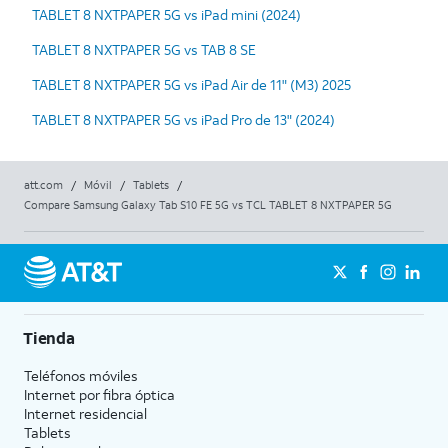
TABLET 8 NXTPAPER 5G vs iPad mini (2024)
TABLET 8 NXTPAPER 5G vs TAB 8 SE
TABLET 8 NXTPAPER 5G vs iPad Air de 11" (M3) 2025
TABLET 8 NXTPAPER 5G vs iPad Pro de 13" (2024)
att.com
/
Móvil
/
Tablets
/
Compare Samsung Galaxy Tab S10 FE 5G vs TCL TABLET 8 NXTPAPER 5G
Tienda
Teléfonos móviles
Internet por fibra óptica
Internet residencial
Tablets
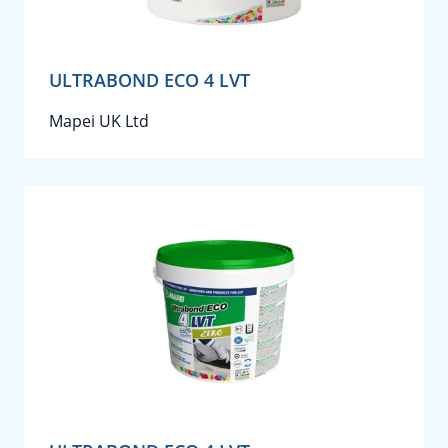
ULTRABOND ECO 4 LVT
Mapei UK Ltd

---

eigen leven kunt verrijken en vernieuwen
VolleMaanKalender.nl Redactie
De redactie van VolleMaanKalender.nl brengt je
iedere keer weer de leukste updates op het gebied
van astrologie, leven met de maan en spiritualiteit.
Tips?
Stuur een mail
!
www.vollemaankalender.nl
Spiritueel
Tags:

--

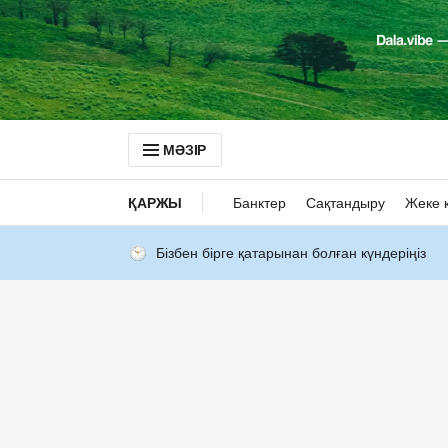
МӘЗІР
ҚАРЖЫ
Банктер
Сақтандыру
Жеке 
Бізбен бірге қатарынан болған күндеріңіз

WHAT IS REQUIRED - If a line in the records contains the string "NXTPAPER", copy it out.

OUTPUT FOR THIS EXERCISE -
TABLET 8 NXTPAPER 5G vs iPad mini (2024)
TABLET 8 NXTPAPER 5G vs TAB 8 SE
TABLET 8 NXTPAPER 5G vs iPad Air de 11" (M3) 2025
TABLET 8 NXTPAPER 5G vs iPad Pro de 13" (2024)
Compare Samsung Galaxy Tab S10 FE 5G vs TCL TABLET 8 NXTPAPER 5G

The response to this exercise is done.